Business Owners Guide to Chapter 7 Bankruptcy Process out of Business

Chapter 7 for Small Business Owners - Brock & Stout Attorneys at Law

For most business owners, getting through tough financial times is not easy. If you are facing debts that seem to have no end, filing for Chapter 7 Business Bankruptcy may be the solution. This business owner’s step-by-step explanation of the Chapter 7 bankruptcy process helps people understand how good-faith debt relief is so important to economic prosperity and creating jobs.

What is Chapter 7 Bankruptcy?

Chapter 7 bankruptcy, more commonly known as a liquidation bankruptcy requires the sale of debtor’s assets. The proceeds from the sale of these assets are distributed to creditors. In this context, for businesses going bankrupt means shutting down and selling off assets to pay whatever outstanding debts remain.

Step 1: Take Stock of Your Financial Situation

Since Chapter 7 is necessary, you can be able to analyze your financial position before filing it. Decide if Chapter 7 is more beneficial than alternative bankruptcy options such as Chapter 11 (reorganization). Advice from a bankruptcy attorney can give you clarity and help to determine how your situation fits in the larger picture.

Step 2. Gather Financial Records

Have in-depth financial paperwork such as the following:

  • Balance sheets
  • Profit and loss statements
  • Income tax return (usually last two years)
  • List of liabilities
  • Records of expenses

This paperwork will be necessary to correctly fill out the bankruptcy petition and schedules.

Step 3: Credit Counseling

You must also complete credit counseling with an approved agency within 6 months of filing for bankruptcy. The session usually takes about 90 minutes and can be carried out either online or over the phone. Otherwise, the agency will give you a certificate of completion to include with your bankruptcy petition.

Step 4: File the Petition

This Chapter 11 bankruptcy filing process with the court requires various forms to file a voluntary petition for such relief, including:

  • Voluntary petition (Form 101)
  • Schedules of assets and liabilities (Form 106)
  • Statement of financial affairs (Form 107)

All this does is start the bankruptcy process and act as an automatic stay that stops most collection actions by creditors.

Step 5: Appointment of the Trustee

A trustee for bankruptcy is appointed to manage the case following the filing of the petition.
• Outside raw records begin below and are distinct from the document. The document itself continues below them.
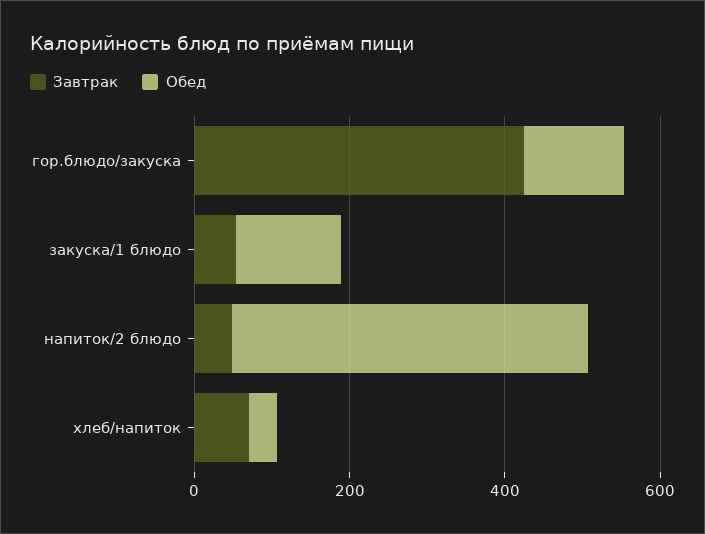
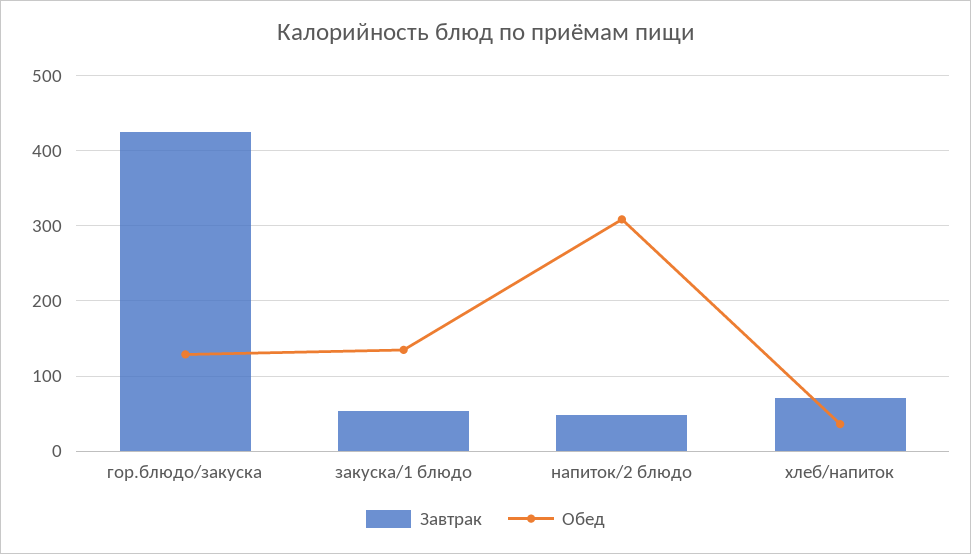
  {
    "Завтрак": {
      "гор.блюдо/закуска": 430,
      "закуска/1 блюдо": 50,
      "напиток/2 блюдо": 50,
      "хлеб/напиток": 70
    },
    "Обед": {
      "гор.блюдо/закуска": 130,
      "закуска/1 блюдо": 140,
-     "напиток/2 блюдо": 450,
+     "напиток/2 блюдо": 310,
      "хлеб/напиток": 40
    }
  }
Examining your documentation, selling off non-exempt assets, and allocating the money to creditors are the trustee’s responsibilities. Collaboration with the trustee is necessary at every stage of the procedure.

Step 6: The Creditors Meeting

The 341 Meeting (Meeting of Creditors) will be held approximately one to two weeks between filing. At this meeting, the trustee and your creditors may ask questions regarding your financial situation or specific information you are seeking in bankruptcy documents. 

Step 7: Liquidation of Assets

These are assets that the trustee will locate and then liquidate and sell. Those are non-liquidating or exempt assets as they have the protection of laws and can`t be liquidated. Examples may be inventory, equipment, or property for a business. These sales help to pay the creditors in order of preference.

If you are a small business owner who is drowning in debt, filing for Chapter 7 bankruptcy could provide the fresh start that you desperately need. Even though the process has a lot of nuances, understanding each step can help clear things up. Speaking with a bankruptcy lawyer assures that you are complying with all required laws, and making necessary decisions during the process. Hopefully, using this guide can help you work through your financial struggles to create a more secure future for yourself.